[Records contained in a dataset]
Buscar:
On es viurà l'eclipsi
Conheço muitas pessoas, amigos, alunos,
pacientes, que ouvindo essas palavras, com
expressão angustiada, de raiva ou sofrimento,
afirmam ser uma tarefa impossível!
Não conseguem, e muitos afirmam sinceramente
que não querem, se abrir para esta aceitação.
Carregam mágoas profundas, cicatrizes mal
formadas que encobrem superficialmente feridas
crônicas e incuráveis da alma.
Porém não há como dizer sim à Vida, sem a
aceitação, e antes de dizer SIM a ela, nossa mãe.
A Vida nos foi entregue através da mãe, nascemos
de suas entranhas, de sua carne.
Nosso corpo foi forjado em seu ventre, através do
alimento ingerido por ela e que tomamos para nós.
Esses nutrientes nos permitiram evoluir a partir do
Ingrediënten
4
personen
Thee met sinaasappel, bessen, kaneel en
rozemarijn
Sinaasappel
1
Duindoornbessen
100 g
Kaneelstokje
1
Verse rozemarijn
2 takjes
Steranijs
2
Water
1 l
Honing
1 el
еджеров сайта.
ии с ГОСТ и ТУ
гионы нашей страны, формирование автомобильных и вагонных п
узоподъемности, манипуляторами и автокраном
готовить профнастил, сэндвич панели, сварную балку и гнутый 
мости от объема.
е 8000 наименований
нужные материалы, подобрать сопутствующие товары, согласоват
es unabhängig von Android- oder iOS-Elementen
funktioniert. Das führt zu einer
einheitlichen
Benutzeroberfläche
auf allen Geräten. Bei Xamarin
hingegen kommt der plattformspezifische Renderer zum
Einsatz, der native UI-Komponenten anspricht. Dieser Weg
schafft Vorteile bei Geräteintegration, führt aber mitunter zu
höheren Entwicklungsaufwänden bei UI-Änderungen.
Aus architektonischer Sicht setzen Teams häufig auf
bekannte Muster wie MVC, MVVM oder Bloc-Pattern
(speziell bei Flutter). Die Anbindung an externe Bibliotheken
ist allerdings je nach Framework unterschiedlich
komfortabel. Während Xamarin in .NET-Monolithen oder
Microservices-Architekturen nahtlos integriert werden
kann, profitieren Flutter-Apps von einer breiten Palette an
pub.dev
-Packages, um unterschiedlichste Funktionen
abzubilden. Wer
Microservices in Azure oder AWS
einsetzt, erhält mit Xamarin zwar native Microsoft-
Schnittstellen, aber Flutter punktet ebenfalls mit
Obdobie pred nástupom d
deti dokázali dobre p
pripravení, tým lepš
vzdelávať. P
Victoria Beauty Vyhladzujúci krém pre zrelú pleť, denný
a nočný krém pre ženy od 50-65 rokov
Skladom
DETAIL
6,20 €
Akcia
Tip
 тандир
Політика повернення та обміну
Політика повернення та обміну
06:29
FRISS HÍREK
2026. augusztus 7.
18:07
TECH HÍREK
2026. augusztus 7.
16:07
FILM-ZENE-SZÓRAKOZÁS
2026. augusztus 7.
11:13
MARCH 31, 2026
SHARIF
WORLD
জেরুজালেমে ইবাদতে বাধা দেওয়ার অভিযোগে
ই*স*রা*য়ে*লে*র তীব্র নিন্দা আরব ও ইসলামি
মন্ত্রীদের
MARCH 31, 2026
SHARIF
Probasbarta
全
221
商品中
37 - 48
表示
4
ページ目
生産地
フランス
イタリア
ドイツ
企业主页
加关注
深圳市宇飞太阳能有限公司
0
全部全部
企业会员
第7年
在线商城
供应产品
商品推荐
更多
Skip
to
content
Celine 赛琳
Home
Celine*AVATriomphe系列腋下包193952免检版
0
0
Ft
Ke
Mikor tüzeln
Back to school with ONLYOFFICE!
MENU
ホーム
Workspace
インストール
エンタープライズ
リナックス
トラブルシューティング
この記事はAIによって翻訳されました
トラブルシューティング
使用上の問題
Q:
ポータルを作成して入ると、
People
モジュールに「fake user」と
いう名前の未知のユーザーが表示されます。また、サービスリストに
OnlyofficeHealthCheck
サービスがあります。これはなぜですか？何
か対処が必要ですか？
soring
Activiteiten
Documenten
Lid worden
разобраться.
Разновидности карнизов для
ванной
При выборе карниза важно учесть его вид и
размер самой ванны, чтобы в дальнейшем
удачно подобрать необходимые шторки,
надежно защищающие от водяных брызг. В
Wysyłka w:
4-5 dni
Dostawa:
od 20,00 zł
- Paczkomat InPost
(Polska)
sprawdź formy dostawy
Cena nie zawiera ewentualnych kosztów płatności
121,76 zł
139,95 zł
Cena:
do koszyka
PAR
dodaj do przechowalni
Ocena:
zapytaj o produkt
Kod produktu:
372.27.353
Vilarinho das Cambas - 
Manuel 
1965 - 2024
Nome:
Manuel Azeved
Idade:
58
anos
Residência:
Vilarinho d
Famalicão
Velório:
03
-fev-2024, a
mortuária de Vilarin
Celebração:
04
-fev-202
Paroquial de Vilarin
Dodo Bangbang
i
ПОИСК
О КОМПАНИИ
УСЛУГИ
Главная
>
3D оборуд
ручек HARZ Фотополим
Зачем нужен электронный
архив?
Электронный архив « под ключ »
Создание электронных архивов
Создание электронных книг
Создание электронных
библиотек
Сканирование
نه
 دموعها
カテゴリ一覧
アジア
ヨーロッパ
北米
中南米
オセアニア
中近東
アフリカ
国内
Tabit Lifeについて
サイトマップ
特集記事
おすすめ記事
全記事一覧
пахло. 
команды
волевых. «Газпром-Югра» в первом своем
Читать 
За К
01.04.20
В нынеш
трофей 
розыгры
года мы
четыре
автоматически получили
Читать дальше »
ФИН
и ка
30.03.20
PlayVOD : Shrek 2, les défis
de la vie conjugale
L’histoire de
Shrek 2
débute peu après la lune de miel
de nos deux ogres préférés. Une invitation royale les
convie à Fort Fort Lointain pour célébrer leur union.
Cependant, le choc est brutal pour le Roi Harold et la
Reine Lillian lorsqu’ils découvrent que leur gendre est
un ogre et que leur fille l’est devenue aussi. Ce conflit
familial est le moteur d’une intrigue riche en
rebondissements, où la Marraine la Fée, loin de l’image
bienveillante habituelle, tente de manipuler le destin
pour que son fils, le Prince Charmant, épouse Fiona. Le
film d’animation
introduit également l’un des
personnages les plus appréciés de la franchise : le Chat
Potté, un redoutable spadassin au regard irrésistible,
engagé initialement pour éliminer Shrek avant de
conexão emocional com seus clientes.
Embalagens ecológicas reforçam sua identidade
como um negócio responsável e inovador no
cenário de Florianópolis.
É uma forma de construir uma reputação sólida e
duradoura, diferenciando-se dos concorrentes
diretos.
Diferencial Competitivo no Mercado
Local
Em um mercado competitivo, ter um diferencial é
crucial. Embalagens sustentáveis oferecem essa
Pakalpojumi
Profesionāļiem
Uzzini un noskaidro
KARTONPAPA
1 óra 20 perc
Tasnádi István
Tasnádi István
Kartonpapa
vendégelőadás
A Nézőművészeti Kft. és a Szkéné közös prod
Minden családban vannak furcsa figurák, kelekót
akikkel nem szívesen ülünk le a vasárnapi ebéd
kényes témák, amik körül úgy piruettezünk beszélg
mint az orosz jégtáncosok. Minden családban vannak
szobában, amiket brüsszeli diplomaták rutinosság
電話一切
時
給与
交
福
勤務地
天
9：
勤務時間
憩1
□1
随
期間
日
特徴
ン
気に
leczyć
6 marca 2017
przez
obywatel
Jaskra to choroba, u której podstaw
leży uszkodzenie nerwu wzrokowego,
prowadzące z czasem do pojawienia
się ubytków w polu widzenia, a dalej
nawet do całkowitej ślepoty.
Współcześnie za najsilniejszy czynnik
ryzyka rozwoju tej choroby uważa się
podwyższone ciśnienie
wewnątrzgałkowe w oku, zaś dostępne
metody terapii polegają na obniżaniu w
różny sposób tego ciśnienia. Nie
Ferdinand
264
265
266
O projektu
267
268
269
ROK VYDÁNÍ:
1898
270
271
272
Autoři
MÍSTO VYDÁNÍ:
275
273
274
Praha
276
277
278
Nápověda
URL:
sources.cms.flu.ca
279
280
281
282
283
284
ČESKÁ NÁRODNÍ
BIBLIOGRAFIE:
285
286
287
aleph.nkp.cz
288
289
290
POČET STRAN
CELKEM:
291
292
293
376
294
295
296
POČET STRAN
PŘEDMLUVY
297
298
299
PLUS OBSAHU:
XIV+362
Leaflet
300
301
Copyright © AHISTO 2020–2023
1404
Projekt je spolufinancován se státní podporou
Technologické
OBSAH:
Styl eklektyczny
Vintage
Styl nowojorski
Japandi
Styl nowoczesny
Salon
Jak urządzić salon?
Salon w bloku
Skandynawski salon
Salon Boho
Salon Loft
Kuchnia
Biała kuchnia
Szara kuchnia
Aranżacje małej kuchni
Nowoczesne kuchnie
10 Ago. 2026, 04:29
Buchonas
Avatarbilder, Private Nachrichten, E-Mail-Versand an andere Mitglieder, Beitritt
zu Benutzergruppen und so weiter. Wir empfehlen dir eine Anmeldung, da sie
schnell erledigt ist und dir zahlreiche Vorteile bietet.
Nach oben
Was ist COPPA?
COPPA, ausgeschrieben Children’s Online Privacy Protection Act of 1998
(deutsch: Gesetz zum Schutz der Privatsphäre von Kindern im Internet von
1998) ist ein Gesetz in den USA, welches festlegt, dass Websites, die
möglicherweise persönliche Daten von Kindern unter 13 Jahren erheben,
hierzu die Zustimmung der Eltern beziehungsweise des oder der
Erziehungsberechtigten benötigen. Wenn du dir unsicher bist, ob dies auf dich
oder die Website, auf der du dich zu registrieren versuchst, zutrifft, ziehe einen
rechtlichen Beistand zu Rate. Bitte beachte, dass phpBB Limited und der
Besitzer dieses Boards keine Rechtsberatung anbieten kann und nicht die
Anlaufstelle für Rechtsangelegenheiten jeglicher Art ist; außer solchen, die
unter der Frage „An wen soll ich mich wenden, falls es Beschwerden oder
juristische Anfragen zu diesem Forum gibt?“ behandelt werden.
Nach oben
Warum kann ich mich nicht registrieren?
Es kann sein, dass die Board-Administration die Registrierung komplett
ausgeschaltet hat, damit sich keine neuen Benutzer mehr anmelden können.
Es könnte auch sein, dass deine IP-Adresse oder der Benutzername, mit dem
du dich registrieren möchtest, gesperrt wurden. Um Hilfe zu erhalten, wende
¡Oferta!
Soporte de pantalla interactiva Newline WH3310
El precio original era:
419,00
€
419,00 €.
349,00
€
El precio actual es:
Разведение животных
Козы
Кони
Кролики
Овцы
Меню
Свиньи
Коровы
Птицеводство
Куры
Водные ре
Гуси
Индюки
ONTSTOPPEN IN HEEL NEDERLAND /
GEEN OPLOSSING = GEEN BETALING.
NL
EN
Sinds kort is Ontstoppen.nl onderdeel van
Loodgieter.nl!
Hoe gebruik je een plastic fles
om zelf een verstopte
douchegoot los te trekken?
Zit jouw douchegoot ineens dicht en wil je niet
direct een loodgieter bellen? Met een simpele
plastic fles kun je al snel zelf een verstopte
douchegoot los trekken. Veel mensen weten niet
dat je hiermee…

> TASK BRIEF:
Of the lines above, copy each that contains "zelf".

> WRITTEN SOLUTION:
om zelf een verstopte
plastic fles kun je al snel zelf een verstopte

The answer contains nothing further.